This unpublished story is my entry to this third round. If you’re a speculative fiction writer with a 2500-word tale to tell, get it in before August 8th!
Aside: This very week I will be launching the paid version of this newsletter, which will (among other things) reprint all of my published fiction. Which is not that much, really. Like, five stories.
As a little boost to the Lunar Awards’ marketing efforts, I include a link to The Sample, which uses AI to determine which newsletters to forward to its subscribers, presumably based on the usual creepy algorithmic tracking of their reading habits.
Big Black Rocks
It turns out George RR Martin was not the first person to use the phrase “dragon glass.” According to Google NGram, it appeared in catalogs as early as 1881, and in poems in The Girl’s Own Reciter around the turn of the last century. These appear to refer to human-made artifacts, however, and not to natural volcanic obsidian, which was how Martin used the word.
Little Giant Peridot
Peridot, or chrysolite, “is one of the few gemstones that occur in only one color”. My Peridot was a character in made-up bedtime stories I told to my child when I was feeling . . . creative? expansive? less exhausted than usual?
I had vague memories of the Jewel Cities from the Black Company books by American author Glen Cook. I’ve since used the mineral trope in naming RPG characters, most often dwarfs. I’m also fascinated by the hypothesis of mineral evolution.

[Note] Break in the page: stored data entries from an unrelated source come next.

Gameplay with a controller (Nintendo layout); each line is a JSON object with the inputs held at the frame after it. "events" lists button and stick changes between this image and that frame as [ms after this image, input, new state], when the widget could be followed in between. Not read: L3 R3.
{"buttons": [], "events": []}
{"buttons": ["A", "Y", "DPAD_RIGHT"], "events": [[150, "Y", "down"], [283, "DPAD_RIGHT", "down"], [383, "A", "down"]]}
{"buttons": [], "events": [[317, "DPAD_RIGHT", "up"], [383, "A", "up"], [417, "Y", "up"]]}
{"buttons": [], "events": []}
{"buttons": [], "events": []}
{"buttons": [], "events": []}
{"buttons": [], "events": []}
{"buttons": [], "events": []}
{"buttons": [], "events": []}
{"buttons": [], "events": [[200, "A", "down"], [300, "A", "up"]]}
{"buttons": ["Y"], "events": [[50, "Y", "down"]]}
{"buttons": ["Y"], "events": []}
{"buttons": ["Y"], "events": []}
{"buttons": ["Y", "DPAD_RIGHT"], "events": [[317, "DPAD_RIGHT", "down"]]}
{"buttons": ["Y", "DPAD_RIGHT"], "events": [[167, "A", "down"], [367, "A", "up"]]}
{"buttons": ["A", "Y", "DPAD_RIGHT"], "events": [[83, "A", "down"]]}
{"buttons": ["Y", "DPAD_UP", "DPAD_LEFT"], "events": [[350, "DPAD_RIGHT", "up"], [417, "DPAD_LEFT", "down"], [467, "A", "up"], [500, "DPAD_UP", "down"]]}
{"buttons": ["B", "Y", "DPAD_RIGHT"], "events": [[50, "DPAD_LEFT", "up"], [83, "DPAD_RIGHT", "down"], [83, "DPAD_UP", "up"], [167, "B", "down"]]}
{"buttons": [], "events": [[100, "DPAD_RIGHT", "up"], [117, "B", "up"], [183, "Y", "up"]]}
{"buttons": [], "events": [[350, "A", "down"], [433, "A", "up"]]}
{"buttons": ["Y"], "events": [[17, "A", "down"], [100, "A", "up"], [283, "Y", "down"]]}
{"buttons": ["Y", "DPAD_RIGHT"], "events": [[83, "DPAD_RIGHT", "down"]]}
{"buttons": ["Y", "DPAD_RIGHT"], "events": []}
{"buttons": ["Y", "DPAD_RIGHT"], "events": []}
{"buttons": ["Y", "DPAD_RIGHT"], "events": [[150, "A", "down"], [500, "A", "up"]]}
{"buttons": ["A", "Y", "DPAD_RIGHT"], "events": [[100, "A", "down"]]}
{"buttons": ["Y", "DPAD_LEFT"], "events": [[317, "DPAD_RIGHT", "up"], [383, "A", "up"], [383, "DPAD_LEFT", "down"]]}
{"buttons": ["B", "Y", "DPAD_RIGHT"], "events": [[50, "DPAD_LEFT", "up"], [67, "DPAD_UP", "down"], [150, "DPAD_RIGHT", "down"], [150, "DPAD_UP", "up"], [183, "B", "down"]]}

Peridot’s environment was inspired by the Himalayas, which are still rising, getting taller, all the time.
So, without further ado,
The Dragon-Glass Star
by Randall Hayes
Little Giant Peridot
Walkin through the mountains
Pickin up the bridge trolls
And boppin ‘em on the head!
- children’s song of the Makers
Peridot was too big for troll-bopping now. Not that she didn’t still enjoy hitting things (who doesn’t?), or walking. Patrols had been her favorite thing about living with the Makers. Now that she was taller than most of the scrubby trees that grew out of the wind-whipped cliffs, the chain bridges that linked the mountain communities of the Makers wouldn’t hold her weight. At least that was what the elders said.
If she wanted to go walking, she had to climb all the way down to the bottom of a valley, wade through the swift cold river of melt water that was almost always there, and climb back up the other side. Peridot did a lot of walking now, by herself, in between the settlements. Often she claimed to be prospecting for new mineral seams. Sometimes, like today, she carried cargo, things that were likewise too heavy for the bridges or too tempting for the dragons.
Giants were almost from birth solitary creatures. Mating and fighting were their major social activities. Those rare events could last a long time by Maker standards — weeks, or months — and leave the landscape much the worse for wear. This was one of the reasons that Maker settlements were dug into the mountains rather than sticking out of them like trees.
Peridot was never completely alone, though, not in the Giant way, since she carried all her memories of being raised by the Makers. These crowded her head like a dragon’s hoard, piling on top of one another, sliding, clinking, rolling around in shining little avalanches. Moving helped to quiet them, as did standing under a freezing waterfall, letting the roar of pounding water clear her mind.
Today, however, she had a delivery to make. In a pewter box on her back was a ball of spelled glass, black as the night sky between the stars. Placed on the top of the tallest mountain, above the tree line, above the snow line, above the wind line where there was no more air, it would soak in the sun’s light, becoming almost a small sun itself. At least that was what the elders said. They had never been able to test the theory, because they had to breathe.
Peridot unpacked her cargo on the flattest place she could find. She drove spikes into the rock, forming a circle. The spikes rang through her hammer, through her bones, into her ears. Using tongs, she placed the freezing-cold orb into the circle of spikes, oriented to her compass points, and tapped it to life.
Ribbons of light began to snake their way across the black sky, green and blue and more energetic colors, towards and into the orb. They swirled and eddied around Peridot’s limbs until she stepped away.
This was going to make a fine song, one the elders would never hear.